Material provided

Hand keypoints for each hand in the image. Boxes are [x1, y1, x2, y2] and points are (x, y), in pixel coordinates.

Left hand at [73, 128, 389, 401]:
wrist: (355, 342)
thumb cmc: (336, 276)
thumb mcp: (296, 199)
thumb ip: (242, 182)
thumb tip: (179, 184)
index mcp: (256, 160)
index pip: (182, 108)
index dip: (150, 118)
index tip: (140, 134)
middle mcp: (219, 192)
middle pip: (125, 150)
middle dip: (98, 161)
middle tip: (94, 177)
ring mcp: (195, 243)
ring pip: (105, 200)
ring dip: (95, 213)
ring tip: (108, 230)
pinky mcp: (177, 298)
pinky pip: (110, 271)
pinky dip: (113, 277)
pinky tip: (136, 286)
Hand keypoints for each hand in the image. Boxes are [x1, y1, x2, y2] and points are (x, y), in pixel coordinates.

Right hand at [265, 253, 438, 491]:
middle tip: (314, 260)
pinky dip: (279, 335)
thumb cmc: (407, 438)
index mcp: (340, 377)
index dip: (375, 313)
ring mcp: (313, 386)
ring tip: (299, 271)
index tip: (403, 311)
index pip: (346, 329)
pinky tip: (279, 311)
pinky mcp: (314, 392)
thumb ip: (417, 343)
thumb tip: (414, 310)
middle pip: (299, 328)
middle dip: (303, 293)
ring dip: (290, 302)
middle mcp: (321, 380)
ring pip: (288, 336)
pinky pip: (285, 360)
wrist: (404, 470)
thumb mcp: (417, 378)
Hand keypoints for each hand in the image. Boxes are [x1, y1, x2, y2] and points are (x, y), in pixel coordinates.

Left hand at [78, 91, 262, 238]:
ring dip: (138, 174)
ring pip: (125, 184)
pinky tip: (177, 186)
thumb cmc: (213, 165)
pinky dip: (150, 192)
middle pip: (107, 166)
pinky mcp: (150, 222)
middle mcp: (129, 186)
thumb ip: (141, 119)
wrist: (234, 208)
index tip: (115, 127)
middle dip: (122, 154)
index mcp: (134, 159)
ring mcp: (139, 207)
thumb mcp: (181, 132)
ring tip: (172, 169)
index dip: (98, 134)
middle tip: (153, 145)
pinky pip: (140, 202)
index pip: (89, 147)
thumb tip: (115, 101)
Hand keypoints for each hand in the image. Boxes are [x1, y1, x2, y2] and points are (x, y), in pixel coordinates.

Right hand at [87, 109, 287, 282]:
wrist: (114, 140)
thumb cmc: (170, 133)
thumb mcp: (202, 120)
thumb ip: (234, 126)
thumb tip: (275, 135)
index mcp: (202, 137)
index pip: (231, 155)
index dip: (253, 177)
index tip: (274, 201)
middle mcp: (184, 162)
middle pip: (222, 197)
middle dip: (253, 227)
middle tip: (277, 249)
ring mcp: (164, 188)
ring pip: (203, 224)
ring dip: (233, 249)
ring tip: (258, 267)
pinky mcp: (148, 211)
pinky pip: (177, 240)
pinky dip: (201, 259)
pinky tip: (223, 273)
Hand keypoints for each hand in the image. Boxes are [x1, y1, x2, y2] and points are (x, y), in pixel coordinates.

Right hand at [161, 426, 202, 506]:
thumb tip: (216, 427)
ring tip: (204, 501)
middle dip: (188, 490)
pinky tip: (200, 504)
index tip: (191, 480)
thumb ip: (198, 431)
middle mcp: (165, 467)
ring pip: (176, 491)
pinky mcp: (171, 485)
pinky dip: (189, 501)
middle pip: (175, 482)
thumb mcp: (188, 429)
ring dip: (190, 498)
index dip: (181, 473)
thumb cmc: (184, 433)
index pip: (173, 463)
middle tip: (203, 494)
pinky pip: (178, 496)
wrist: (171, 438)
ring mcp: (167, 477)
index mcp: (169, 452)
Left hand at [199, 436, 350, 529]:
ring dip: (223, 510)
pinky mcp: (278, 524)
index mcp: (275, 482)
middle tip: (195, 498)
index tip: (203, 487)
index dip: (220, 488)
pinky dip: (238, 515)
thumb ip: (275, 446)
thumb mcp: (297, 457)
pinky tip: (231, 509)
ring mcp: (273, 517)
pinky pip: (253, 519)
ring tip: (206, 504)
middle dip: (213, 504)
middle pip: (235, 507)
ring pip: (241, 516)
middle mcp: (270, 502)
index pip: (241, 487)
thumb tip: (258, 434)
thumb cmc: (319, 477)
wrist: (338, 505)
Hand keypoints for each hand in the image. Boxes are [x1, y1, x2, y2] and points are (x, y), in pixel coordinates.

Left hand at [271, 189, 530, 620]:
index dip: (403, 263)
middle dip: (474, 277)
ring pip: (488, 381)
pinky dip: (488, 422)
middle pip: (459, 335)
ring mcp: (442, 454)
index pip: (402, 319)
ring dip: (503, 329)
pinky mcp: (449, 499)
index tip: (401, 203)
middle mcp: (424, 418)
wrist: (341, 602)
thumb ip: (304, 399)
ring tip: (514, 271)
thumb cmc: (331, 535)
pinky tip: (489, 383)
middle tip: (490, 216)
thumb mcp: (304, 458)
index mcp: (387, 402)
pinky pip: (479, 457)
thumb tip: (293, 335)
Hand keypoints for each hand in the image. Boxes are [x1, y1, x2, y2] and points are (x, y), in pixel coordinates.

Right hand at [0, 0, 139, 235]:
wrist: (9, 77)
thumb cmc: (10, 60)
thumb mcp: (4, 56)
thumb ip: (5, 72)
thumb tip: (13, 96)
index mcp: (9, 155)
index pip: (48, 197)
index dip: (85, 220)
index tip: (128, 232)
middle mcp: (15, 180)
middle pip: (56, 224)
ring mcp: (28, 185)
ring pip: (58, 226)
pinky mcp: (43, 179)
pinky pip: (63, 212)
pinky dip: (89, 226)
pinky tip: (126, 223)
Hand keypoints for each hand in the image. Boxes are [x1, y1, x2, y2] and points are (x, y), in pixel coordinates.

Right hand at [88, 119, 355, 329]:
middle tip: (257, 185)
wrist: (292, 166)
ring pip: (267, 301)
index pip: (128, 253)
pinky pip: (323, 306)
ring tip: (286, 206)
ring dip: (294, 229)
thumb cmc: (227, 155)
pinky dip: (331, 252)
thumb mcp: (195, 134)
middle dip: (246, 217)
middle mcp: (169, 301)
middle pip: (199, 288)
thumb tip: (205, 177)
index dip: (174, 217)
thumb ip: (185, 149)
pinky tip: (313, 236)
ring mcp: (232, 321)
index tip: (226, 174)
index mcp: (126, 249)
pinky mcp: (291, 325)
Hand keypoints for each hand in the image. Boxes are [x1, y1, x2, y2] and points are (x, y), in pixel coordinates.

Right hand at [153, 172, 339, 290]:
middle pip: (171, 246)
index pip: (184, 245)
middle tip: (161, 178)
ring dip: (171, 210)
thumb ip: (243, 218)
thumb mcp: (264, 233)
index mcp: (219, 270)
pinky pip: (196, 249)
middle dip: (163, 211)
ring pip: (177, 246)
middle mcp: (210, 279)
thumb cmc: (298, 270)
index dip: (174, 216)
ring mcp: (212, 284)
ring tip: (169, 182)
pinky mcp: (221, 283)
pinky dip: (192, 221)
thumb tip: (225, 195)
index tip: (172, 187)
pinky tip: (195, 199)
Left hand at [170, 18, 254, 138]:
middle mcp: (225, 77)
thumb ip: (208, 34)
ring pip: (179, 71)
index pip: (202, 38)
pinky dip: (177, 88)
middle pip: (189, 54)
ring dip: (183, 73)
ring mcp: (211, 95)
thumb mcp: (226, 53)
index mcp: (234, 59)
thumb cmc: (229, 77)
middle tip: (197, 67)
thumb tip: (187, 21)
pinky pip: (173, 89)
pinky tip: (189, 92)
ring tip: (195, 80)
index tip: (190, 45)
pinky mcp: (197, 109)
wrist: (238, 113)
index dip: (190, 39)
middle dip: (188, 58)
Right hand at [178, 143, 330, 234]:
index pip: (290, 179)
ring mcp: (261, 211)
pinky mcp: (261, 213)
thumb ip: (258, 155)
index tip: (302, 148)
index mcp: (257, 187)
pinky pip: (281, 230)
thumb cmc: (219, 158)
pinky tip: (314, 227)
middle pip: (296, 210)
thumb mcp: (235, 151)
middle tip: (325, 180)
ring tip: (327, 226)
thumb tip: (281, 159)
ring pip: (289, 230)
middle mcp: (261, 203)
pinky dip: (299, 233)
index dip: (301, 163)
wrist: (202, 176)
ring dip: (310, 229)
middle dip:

Directions
In the answer, include exactly the lines from the line containing "pinky mcp: (261, 213)" through the end of the data, and nothing else.

Solution for this problem
pinky mcp: (261, 213)
thumb ip: (258, 155)
index tip: (302, 148)
index mcp: (257, 187)
pinky pip: (281, 230)
thumb cmc: (219, 158)
pinky tip: (314, 227)
middle pip: (296, 210)
thumb mcp: (235, 151)
middle tip: (325, 180)
ring tip: (327, 226)
thumb tip: (281, 159)
ring pip: (289, 230)
middle mcp: (261, 203)
pinky dip: (299, 233)
index dip: (301, 163)
wrist: (202, 176)
ring dip: (310, 229)
middle dip:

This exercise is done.